**Aim of the task**: Begin with the line containing "nose: (216, 168)" and end with the last line of the data below; return those lines exactly, and only those.

**Dataset content**:
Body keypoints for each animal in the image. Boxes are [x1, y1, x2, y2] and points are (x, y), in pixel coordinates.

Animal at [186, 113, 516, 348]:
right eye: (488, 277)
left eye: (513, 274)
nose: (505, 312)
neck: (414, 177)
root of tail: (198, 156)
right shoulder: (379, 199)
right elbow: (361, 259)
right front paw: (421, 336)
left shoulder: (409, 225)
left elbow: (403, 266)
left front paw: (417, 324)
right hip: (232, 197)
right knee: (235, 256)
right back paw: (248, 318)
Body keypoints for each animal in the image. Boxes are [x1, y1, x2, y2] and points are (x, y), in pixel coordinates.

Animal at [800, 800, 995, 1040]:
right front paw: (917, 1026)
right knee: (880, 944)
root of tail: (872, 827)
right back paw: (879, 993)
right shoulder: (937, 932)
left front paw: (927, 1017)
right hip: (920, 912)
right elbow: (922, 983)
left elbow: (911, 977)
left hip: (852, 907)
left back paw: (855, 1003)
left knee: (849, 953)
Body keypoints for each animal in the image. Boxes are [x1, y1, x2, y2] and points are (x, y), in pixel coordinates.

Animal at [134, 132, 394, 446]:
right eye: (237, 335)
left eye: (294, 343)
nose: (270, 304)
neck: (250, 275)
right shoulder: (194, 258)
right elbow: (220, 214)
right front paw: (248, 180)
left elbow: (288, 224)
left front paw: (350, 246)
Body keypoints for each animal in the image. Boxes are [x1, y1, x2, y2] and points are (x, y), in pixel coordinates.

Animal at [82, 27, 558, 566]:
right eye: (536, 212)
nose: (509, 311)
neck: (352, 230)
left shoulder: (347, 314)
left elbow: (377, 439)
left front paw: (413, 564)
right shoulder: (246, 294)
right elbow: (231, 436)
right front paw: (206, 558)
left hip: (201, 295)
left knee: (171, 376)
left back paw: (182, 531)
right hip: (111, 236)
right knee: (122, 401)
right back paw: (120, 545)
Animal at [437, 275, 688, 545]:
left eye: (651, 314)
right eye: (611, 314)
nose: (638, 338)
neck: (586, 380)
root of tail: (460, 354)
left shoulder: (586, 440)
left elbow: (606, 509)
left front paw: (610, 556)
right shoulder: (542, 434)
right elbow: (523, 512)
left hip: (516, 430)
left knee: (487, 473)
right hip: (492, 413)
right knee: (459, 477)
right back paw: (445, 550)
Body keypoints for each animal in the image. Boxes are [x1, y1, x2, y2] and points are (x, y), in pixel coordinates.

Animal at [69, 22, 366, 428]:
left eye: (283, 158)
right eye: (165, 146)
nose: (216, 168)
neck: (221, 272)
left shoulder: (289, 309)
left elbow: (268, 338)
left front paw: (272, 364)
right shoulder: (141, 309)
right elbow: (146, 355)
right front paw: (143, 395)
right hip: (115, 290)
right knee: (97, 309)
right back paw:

**Answer area**:
nose: (216, 168)
neck: (221, 272)
left shoulder: (289, 309)
left elbow: (268, 338)
left front paw: (272, 364)
right shoulder: (141, 309)
right elbow: (146, 355)
right front paw: (143, 395)
right hip: (115, 290)
right knee: (97, 309)
right back paw:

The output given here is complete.